Skip to main content

Use Unicode property escapes to detect emoji in JavaScript

From how to detect emoji using JavaScript on Stack Overflow:

The answers might work but are terrible because they rely on unicode ranges that are unreadable and somewhat “magic” because it’s not always clear where do they come from and why they work, not to mention they’re not resilient to new emojis being added to the spec.

Major browsers now support unicode property escape which allows for matching emojis based on their belonging in the Emoji unicode category: \p{Emoji} matches an emoji, \P{Emoji} matches a non-emoji.

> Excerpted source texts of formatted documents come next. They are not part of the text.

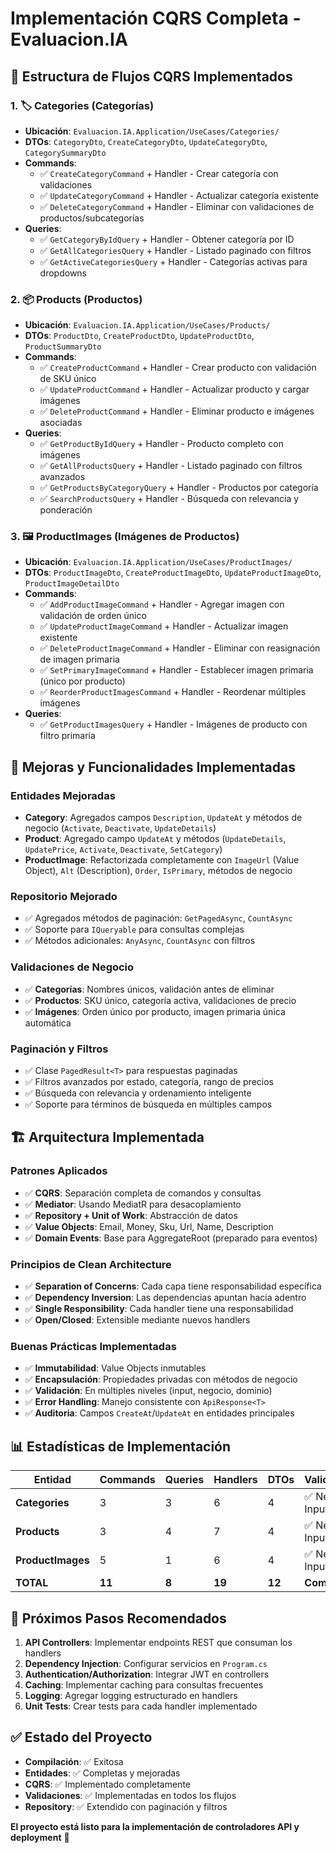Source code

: # Implementación CQRS Completa - Evaluacion.IA

## 📁 Estructura de Flujos CQRS Implementados

### 1. 🏷️ **Categories (Categorías)**
- **Ubicación**: `Evaluacion.IA.Application/UseCases/Categories/`
- **DTOs**: `CategoryDto`, `CreateCategoryDto`, `UpdateCategoryDto`, `CategorySummaryDto`
- **Commands**:
  - ✅ `CreateCategoryCommand` + Handler - Crear categoría con validaciones
  - ✅ `UpdateCategoryCommand` + Handler - Actualizar categoría existente
  - ✅ `DeleteCategoryCommand` + Handler - Eliminar con validaciones de productos/subcategorías
- **Queries**:
  - ✅ `GetCategoryByIdQuery` + Handler - Obtener categoría por ID
  - ✅ `GetAllCategoriesQuery` + Handler - Listado paginado con filtros
  - ✅ `GetActiveCategoriesQuery` + Handler - Categorías activas para dropdowns

### 2. 📦 **Products (Productos)**
- **Ubicación**: `Evaluacion.IA.Application/UseCases/Products/`
- **DTOs**: `ProductDto`, `CreateProductDto`, `UpdateProductDto`, `ProductSummaryDto`
- **Commands**:
  - ✅ `CreateProductCommand` + Handler - Crear producto con validación de SKU único
  - ✅ `UpdateProductCommand` + Handler - Actualizar producto y cargar imágenes
  - ✅ `DeleteProductCommand` + Handler - Eliminar producto e imágenes asociadas
- **Queries**:
  - ✅ `GetProductByIdQuery` + Handler - Producto completo con imágenes
  - ✅ `GetAllProductsQuery` + Handler - Listado paginado con filtros avanzados
  - ✅ `GetProductsByCategoryQuery` + Handler - Productos por categoría
  - ✅ `SearchProductsQuery` + Handler - Búsqueda con relevancia y ponderación

### 3. 🖼️ **ProductImages (Imágenes de Productos)**
- **Ubicación**: `Evaluacion.IA.Application/UseCases/ProductImages/`
- **DTOs**: `ProductImageDto`, `CreateProductImageDto`, `UpdateProductImageDto`, `ProductImageDetailDto`
- **Commands**:
  - ✅ `AddProductImageCommand` + Handler - Agregar imagen con validación de orden único
  - ✅ `UpdateProductImageCommand` + Handler - Actualizar imagen existente
  - ✅ `DeleteProductImageCommand` + Handler - Eliminar con reasignación de imagen primaria
  - ✅ `SetPrimaryImageCommand` + Handler - Establecer imagen primaria (único por producto)
  - ✅ `ReorderProductImagesCommand` + Handler - Reordenar múltiples imágenes
- **Queries**:
  - ✅ `GetProductImagesQuery` + Handler - Imágenes de producto con filtro primaria

## 🔧 **Mejoras y Funcionalidades Implementadas**

### **Entidades Mejoradas** 
- **Category**: Agregados campos `Description`, `UpdateAt` y métodos de negocio (`Activate`, `Deactivate`, `UpdateDetails`)
- **Product**: Agregado campo `UpdateAt` y métodos (`UpdateDetails`, `UpdatePrice`, `Activate`, `Deactivate`, `SetCategory`)
- **ProductImage**: Refactorizada completamente con `ImageUrl` (Value Object), `Alt` (Description), `Order`, `IsPrimary`, métodos de negocio

### **Repositorio Mejorado**
- ✅ Agregados métodos de paginación: `GetPagedAsync`, `CountAsync`
- ✅ Soporte para `IQueryable` para consultas complejas
- ✅ Métodos adicionales: `AnyAsync`, `CountAsync` con filtros

### **Validaciones de Negocio**
- ✅ **Categorías**: Nombres únicos, validación antes de eliminar
- ✅ **Productos**: SKU único, categoría activa, validaciones de precio
- ✅ **Imágenes**: Orden único por producto, imagen primaria única automática

### **Paginación y Filtros**
- ✅ Clase `PagedResult<T>` para respuestas paginadas
- ✅ Filtros avanzados por estado, categoría, rango de precios
- ✅ Búsqueda con relevancia y ordenamiento inteligente
- ✅ Soporte para términos de búsqueda en múltiples campos

## 🏗️ **Arquitectura Implementada**

### **Patrones Aplicados**
- ✅ **CQRS**: Separación completa de comandos y consultas
- ✅ **Mediator**: Usando MediatR para desacoplamiento
- ✅ **Repository + Unit of Work**: Abstracción de datos
- ✅ **Value Objects**: Email, Money, Sku, Url, Name, Description
- ✅ **Domain Events**: Base para AggregateRoot (preparado para eventos)

### **Principios de Clean Architecture**
- ✅ **Separation of Concerns**: Cada capa tiene responsabilidad específica
- ✅ **Dependency Inversion**: Las dependencias apuntan hacia adentro
- ✅ **Single Responsibility**: Cada handler tiene una responsabilidad
- ✅ **Open/Closed**: Extensible mediante nuevos handlers

### **Buenas Prácticas Implementadas**
- ✅ **Immutabilidad**: Value Objects inmutables
- ✅ **Encapsulación**: Propiedades privadas con métodos de negocio
- ✅ **Validación**: En múltiples niveles (input, negocio, dominio)
- ✅ **Error Handling**: Manejo consistente con `ApiResponse<T>`
- ✅ **Auditoria**: Campos `CreateAt`/`UpdateAt` en entidades principales

## 📊 **Estadísticas de Implementación**

| Entidad | Commands | Queries | Handlers | DTOs | Validaciones |
|---------|----------|---------|-----------|------|-------------|
| **Categories** | 3 | 3 | 6 | 4 | ✅ Negocio + Input |
| **Products** | 3 | 4 | 7 | 4 | ✅ Negocio + Input |
| **ProductImages** | 5 | 1 | 6 | 4 | ✅ Negocio + Input |
| **TOTAL** | **11** | **8** | **19** | **12** | **Completas** |

## 🚀 **Próximos Pasos Recomendados**

1. **API Controllers**: Implementar endpoints REST que consuman los handlers
2. **Dependency Injection**: Configurar servicios en `Program.cs`
3. **Authentication/Authorization**: Integrar JWT en controllers
4. **Caching**: Implementar caching para consultas frecuentes
5. **Logging**: Agregar logging estructurado en handlers
6. **Unit Tests**: Crear tests para cada handler implementado

## ✅ **Estado del Proyecto**
- **Compilación**: ✅ Exitosa
- **Entidades**: ✅ Completas y mejoradas
- **CQRS**: ✅ Implementado completamente
- **Validaciones**: ✅ Implementadas en todos los flujos
- **Repository**: ✅ Extendido con paginación y filtros

**El proyecto está listo para la implementación de controladores API y deployment** 🎉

which includes some example code:

console.log(
  /\p{Emoji}/u.test('flowers'), // false :)
  /\p{Emoji}/u.test('flowers 🌼🌺🌸'), // true :)
  /\p{Emoji}/u.test('flowers 123'), // true :(
)
console.log(
  /\p{Extended_Pictographic}/u.test('flowers'), // false :)
  /\p{Extended_Pictographic}/u.test('flowers 🌼🌺🌸'), // true :)
  /\p{Extended_Pictographic}/u.test('flowers 123'), // false :)
)

But this doesn’t just apply to emoji – the MDN documentation explains you can also use this for different chunks of the Unicode spectrum, e.g. \P{Script_Extensions=Latin} or \p{Letter}.

I used this to detect emoji as part of enhanced spam detection in Wellcome Collection’s catalogue search.